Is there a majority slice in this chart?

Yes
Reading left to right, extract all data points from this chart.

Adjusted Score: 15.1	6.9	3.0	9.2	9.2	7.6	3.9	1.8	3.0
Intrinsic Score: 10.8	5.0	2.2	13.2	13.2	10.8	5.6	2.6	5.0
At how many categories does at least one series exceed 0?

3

* * *

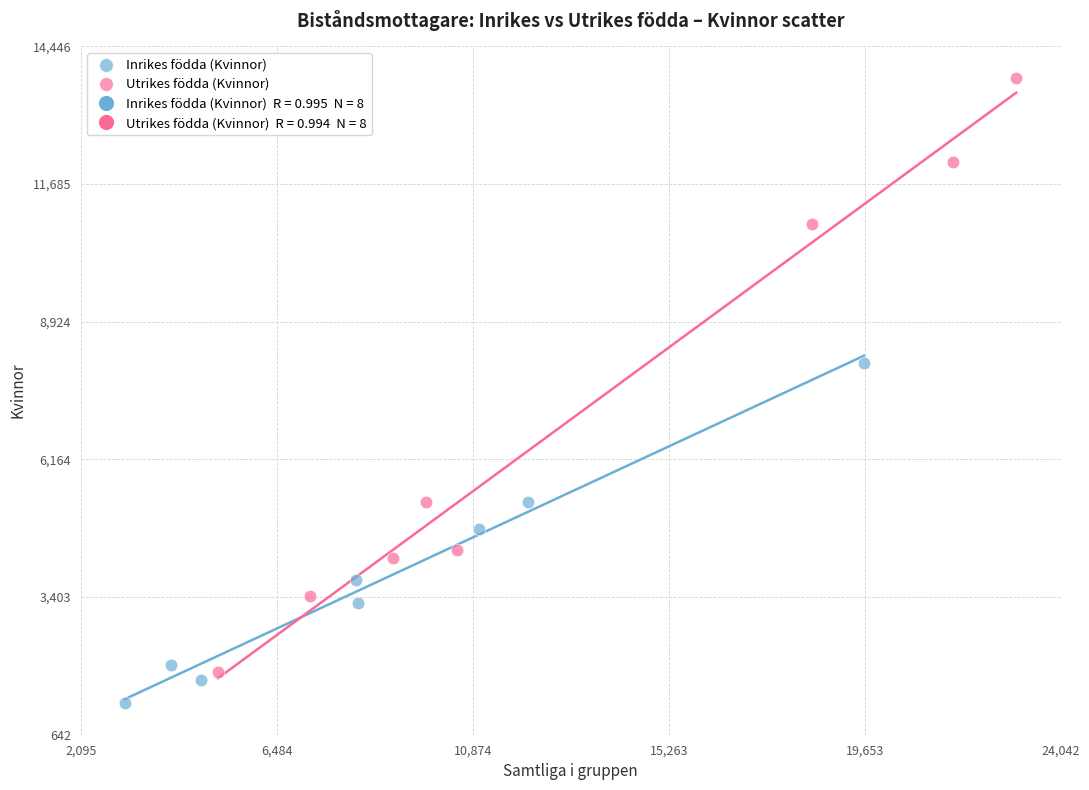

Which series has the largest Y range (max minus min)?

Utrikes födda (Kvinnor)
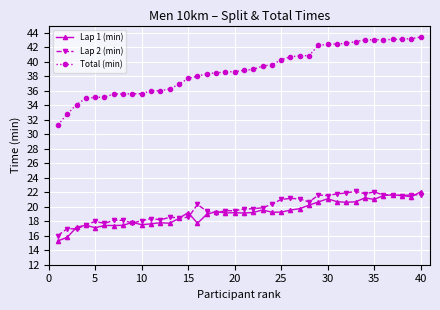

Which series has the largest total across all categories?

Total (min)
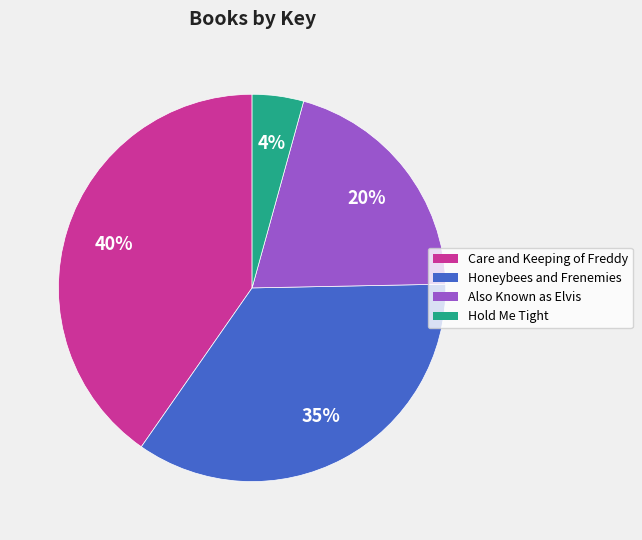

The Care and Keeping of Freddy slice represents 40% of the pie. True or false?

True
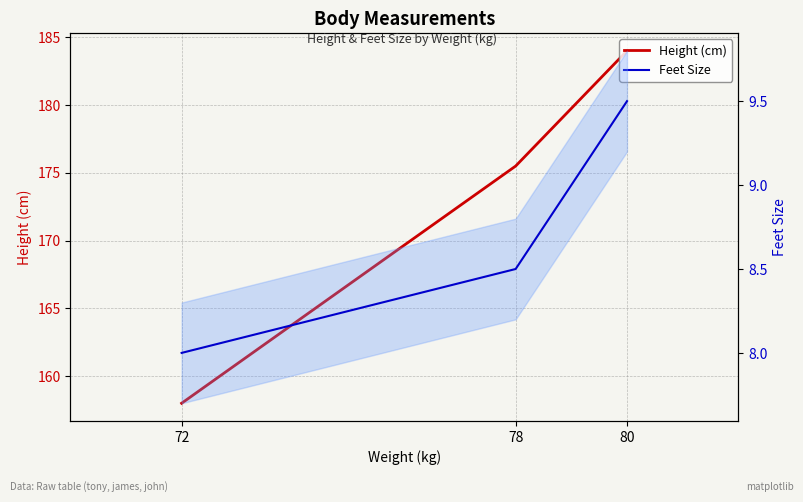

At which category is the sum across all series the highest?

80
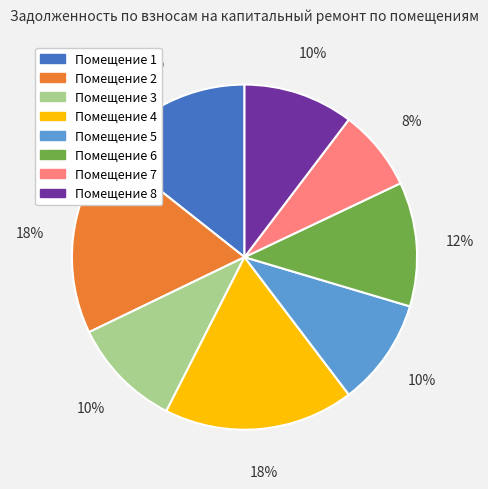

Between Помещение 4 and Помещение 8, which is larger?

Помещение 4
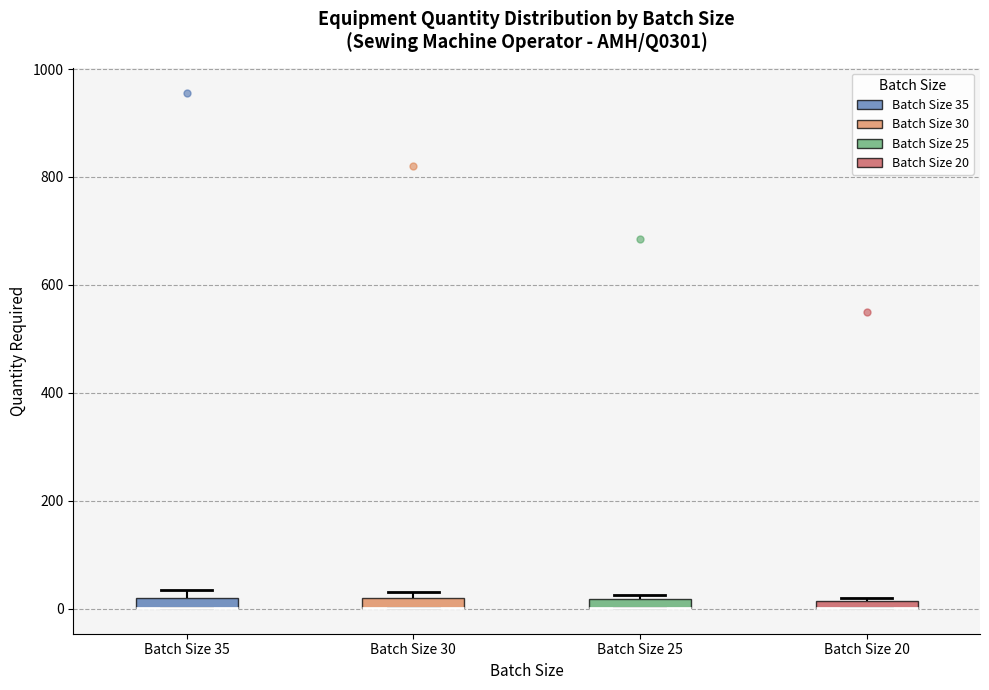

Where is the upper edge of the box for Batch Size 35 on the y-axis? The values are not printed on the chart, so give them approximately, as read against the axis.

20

## WORK ORDER:
Set down the material word for word, starting at the line containing "Is there a majority slice in this chart?" and ending at the line containing "At how many", with both of those lines included.

## THE ANSWER:
Is there a majority slice in this chart?

Yes
Reading left to right, extract all data points from this chart.

Adjusted Score: 15.1	6.9	3.0	9.2	9.2	7.6	3.9	1.8	3.0
Intrinsic Score: 10.8	5.0	2.2	13.2	13.2	10.8	5.6	2.6	5.0
At how many categories does at least one series exceed 0?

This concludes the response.